Department Statement in Solidarity with Asian and AAPI Communities

We, the members of the Department of Communication community, express our solidarity with the members of the Asian, Asian American, and Pacific Islander communities in our department, at our university, and in the wider world, and we join those speaking out against anti-Asian, Asian American, and Pacific Islander racism. We are devastated by the abhorrent acts of violence against AAPI women and others in the recent events in Georgia. We are horrified by the increase in assaults, attacks, and harassment against Asian and AAPI people over the past year, which have often targeted the most vulnerable community members including women, the elderly, and youth. We call on Communication scholars to (continue to) tackle the issues that have contributed to the anti-Asian sentiment connected to these murders and other violent events, including conspiracy theories, mis/dis information, and racialization of Covid-19 by the Trump administration and mainstream media.

We recognize that these recent events take place within a long history of the oppression of members of the Asian, Asian American, and Pacific Islander communities in the United States and elsewhere. These recent murders and hate crimes toward Asian and AAPI communities are deeply intertwined with anti-Asian sentiments that have been built into U.S. history, such as The Chinese Exclusion Act, The Page Act, the internment of Japanese Americans, the murder of Vincent Chin, and many more historical incidents that have excluded and othered AAPI communities. Indeed, the events of 2020 and 2021 are only recent evidence of the deep-seated racism that exists in individuals, in structures, and in systems in our society.
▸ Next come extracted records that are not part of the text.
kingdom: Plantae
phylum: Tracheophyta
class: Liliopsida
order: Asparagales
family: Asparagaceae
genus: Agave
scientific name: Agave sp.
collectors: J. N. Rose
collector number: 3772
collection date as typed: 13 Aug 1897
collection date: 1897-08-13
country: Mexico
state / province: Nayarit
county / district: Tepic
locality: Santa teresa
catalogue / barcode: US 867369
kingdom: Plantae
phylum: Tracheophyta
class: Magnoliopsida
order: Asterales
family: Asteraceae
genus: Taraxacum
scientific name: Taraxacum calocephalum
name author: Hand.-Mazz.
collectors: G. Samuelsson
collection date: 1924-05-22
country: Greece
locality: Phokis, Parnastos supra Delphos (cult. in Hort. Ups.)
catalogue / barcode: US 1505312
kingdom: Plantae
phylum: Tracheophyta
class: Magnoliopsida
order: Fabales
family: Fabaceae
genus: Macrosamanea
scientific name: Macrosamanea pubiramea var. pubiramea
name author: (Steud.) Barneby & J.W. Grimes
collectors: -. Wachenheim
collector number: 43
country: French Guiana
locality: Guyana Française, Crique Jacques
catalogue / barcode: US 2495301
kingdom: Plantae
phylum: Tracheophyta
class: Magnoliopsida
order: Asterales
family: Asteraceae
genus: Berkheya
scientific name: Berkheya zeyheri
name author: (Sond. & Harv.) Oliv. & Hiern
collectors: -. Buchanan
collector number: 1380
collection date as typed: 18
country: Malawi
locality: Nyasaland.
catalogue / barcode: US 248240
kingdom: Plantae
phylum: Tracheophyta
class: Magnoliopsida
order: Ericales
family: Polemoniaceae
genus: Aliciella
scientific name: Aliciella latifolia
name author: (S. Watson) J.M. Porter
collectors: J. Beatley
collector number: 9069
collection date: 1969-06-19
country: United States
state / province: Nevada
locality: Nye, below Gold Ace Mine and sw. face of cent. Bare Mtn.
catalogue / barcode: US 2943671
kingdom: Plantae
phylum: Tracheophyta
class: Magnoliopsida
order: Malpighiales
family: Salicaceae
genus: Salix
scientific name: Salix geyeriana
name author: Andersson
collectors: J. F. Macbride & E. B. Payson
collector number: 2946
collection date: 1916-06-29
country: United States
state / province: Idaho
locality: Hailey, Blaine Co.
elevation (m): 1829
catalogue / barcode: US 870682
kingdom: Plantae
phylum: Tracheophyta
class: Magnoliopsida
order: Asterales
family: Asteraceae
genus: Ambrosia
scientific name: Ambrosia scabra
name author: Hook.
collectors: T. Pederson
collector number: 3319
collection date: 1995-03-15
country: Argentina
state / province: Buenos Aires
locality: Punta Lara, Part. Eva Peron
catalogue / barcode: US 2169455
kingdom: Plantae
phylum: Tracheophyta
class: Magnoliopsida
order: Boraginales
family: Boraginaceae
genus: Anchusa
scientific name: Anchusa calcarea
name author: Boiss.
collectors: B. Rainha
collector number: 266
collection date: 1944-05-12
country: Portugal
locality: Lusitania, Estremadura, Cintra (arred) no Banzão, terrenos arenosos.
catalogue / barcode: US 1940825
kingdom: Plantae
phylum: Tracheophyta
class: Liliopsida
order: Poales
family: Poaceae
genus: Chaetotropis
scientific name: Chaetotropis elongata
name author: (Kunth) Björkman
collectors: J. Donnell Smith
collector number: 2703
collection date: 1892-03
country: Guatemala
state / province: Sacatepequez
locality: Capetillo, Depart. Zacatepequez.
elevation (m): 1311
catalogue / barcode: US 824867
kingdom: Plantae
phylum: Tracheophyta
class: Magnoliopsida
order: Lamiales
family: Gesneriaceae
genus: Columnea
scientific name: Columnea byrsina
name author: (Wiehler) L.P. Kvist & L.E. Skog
This tragedy also reminds us of the intersectional identities of people of color. Asian and Asian American women have long been hyper-sexualized, exoticized, and seen as a sexual object by mainstream media and popular culture. According to StopAAPIHate.org, Asian and Asian American women have reported hate incidents 2.3 times more often than men. We are reminded of our recent statement against police brutality and anti-Black racism in which we recognize that “racial injustice intersects with discrimination along other axes as well, to produce a multitude of experiences of discrimination and resistance, including prejudice based on class, gender, nationality, sexual orientation, age, and abilities.” We acknowledge the vulnerability of marginalized communities, and especially women of color who experience multiple axes of oppression.

We offer this renewed commitment to dismantling systemic racism to augment our existing Statement Against Racism, Hate, and Xenophobia (2017) and Dismantling Systemic and Anti-Black Racism in the Department of Communication statement and list of actions (2020). Quoting from the 2020 statement, we are reminded that the work of seeking equity and justice for "for Black, Indigenous, and People of Color (BIPOC) people extends to institutions and relationships, both formal or informal, from interpersonal to organizational, and across cultural contexts. We endeavor to recognize, minimize, and redress harms we might cause based on our institutional and individual histories of privilege and bias." Not only do we stand in solidarity with all people in the Asian and AAPI communities, we strengthen our stated, collective commitment to work "to recognize, minimize, and redress harms we might cause based on our institutional and individual histories of privilege and bias."